Ik citeer het illegale Blad Trouw, dat m.i. de sfeer van die tijd goed weergeeft:
“De verschrikkingen van de oorlog nemen hand over hand toe. Wij hebben Den Haag zien branden na de vreselijke bombardementen in verband met de V2-startplaatsen. Wij hebben de rookkolom gezien, die naar het zuiden afdreef en in volle zwaarte is het gericht van de oorlog op ons neergekomen. Midden in het Bezuidenhoutkwartier hebben wij de bommen op de Haagse woonwijk naar beneden horen gieren en de dood en verderf zaaiende projectielen vielen enige honderden meters van ons af. Tegelijkertijd hebben wij de brullende en brandende V2 de lucht in zien gaan, telkens als zij opgingen de adem inhoudend of zij niet zouden mislukken en neerstorten op de huizen van de bewoners.
Het is een verschrikking de monsters in de nacht midden tussen de huizen te zien opgaan, heel de omtrek verlichtend. Wie denkt zich niet in de ontzettingen, die er meer te beleven zijn in zulk een “frontstad” als Den Haag nu is, als het meer dan tien dagen achtereen wordt gebombardeerd? Fel brandende en rokende gebouwen, een stad verstikt van den walm, vluchtende vrouwen en kinderen, de mannen slepend en zeulend met het overblijfsel van het huisraad, dat zij nog uit de chaos proberen te redden. Wat een ellende, wat een noden”.
De resultaten zijn bekend: meer dan 500 burgers kwamen om, ruim 400 werden vermist van wie velen nooit werden teruggevonden en meer dan 200 mensen werden ernstig gewond. Ongeveer 30.000 mensen raakten dakloos.
De Nederlandse regering was ontzettend kwaad over deze gebeurtenis, vooral omdat de Engelsen haar van tevoren niet hadden geraadpleegd. “Hier gold het een operatie, die nooit zou zijn toegestaan en die, toestemming of geen toestemming, niet de geringste zin had”, constateerde minister-president P.S. Gerbrandy. Premier Winston Churchill had voor de verwijten van de Nederlanders volkomen begrip.

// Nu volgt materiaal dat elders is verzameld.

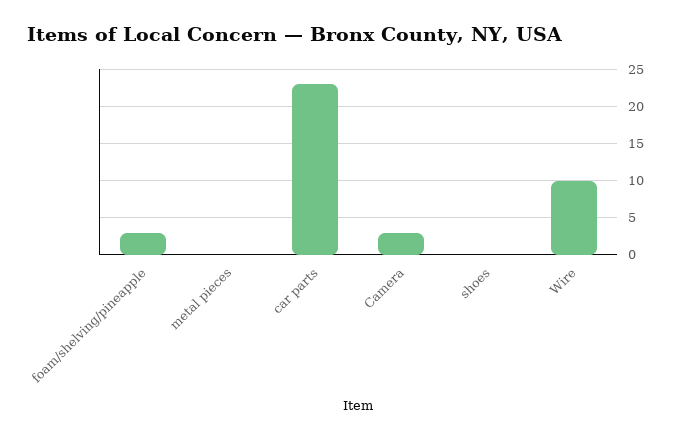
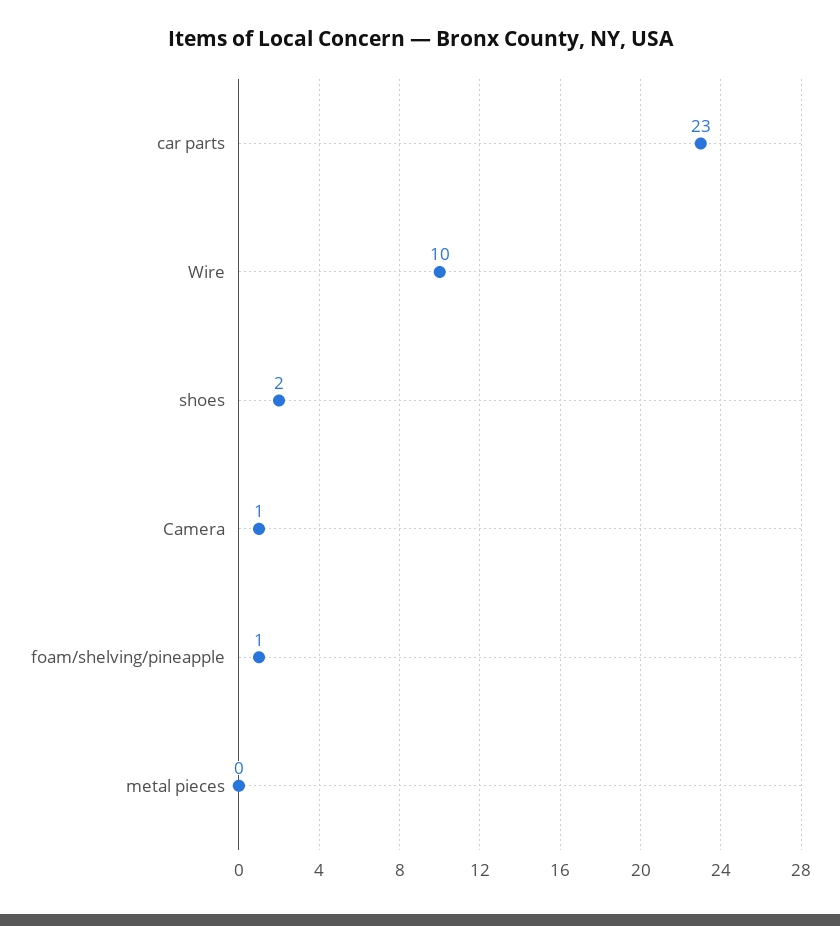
foam/shelving/pineapple: 3 -> 1
Camera: 3 -> 1
shoes: 0 -> 2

Op 18 maart 1945 schreef hij een vinnig briefje aan het comité van stafchefs, aan de secretaris voor de luchtmacht en de chef van de luchtmachtstaf, waarin hij zijn verontwaardiging over het onnauwkeurige bombardement niet verbloemde en tevens wees op het geringe resultaat bij de bestrijding van de V2-startplaatsen. “Mijn klacht gaat in twee opzichten over het ministerie van de Luchtvaart en de Koninklijke Luchtmacht. Op de eerste plaats laat het zien, hoe zwak onze pogingen zijn geweest om de raketten te bestrijden. Ten tweede het buitengewoon slecht mikken op de doelen, die tot deze slachting van Nederlanders heeft geleid. Wij hebben talloze verslagen ontvangen van het bombarderen van nauwkeurig bepaalde Gestapo huizen in Nederland en van andere bijzondere punten. Er zijn goede aanwijzingen gegeven over de plaatsen, waar de raketten zijn opgeslagen, en van de spoorlijnen, die moesten worden vernietigd om de aanvoer van raketten tegen te houden. Dit alles moet beschikbaar geweest zijn uit informatie van de Luchtmacht. In plaats van deze doelen met grote precisie en regelmaat aan te vallen, zijn de piloten er alleen maar in geslaagd bommen uit te strooien over deze onfortuinlijke stad. De bomaanval had geen enkel effect op de V2-lanceerplaatsen, maar des te meer op onschuldige mensenlevens en gevoelens van een bevriend volk”.